◆ **What you will do**:
In the records below, how many lines hold the string "listed"? Give only the number.

◆ **Exercise materials**:
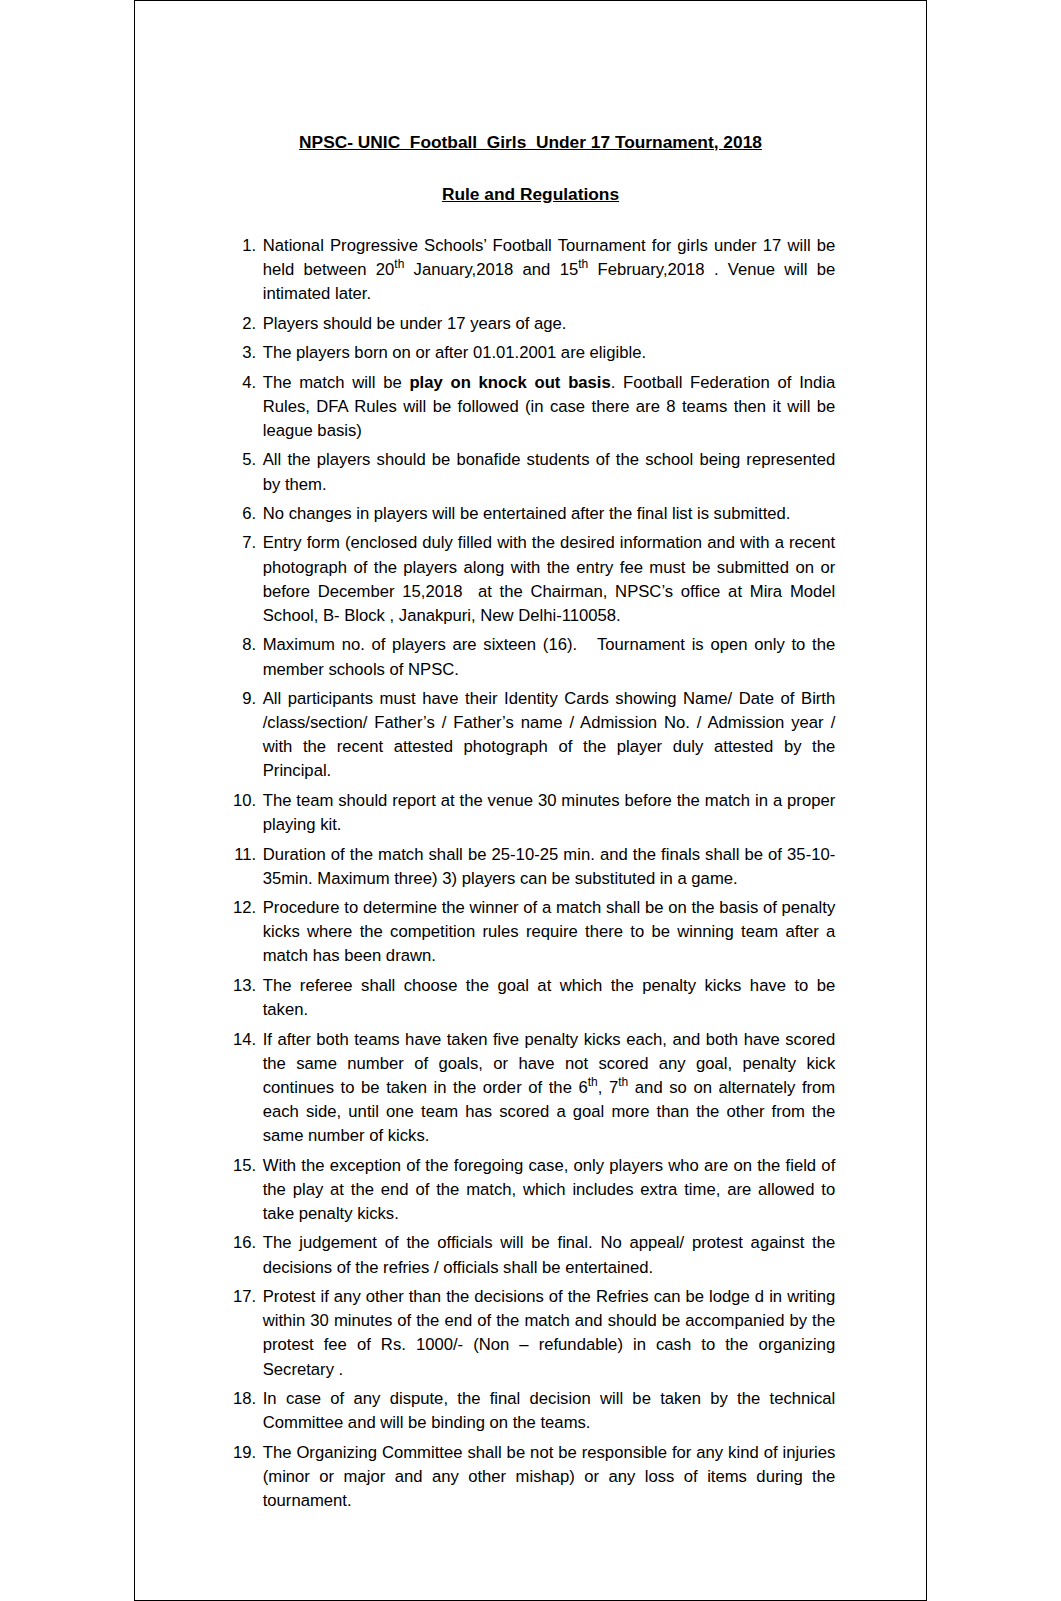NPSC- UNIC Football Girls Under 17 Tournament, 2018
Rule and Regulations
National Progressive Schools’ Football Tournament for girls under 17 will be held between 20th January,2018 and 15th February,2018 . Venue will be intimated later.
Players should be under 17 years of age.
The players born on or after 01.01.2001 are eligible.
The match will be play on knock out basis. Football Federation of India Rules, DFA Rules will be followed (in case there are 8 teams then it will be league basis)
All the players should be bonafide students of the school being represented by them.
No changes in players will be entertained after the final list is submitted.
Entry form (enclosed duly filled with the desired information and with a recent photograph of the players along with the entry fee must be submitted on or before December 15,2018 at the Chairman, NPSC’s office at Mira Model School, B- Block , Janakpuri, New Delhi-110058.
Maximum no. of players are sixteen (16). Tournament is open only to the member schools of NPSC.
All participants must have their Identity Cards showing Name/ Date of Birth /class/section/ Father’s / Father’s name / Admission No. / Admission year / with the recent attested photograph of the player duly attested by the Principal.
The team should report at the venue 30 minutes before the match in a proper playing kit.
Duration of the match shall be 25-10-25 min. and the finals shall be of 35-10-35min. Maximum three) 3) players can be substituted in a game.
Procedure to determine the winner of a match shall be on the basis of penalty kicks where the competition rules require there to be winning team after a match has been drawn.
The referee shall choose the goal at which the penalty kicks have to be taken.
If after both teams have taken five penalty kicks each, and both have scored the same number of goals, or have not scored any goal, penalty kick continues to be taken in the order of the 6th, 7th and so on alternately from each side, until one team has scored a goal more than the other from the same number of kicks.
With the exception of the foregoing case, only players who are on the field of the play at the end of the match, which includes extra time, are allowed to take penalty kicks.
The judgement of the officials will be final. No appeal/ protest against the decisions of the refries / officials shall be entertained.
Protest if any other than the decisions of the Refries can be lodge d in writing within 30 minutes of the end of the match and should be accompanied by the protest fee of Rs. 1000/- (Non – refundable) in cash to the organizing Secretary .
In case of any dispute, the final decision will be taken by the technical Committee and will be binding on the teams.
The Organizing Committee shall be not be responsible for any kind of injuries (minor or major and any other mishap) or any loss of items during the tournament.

--

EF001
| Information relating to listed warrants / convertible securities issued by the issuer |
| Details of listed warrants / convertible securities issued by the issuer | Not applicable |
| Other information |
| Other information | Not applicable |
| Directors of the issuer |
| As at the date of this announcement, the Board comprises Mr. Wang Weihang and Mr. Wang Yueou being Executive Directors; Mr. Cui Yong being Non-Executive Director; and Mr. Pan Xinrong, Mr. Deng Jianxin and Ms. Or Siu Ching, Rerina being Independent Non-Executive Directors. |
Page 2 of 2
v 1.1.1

◆ **Answer to this task**:
2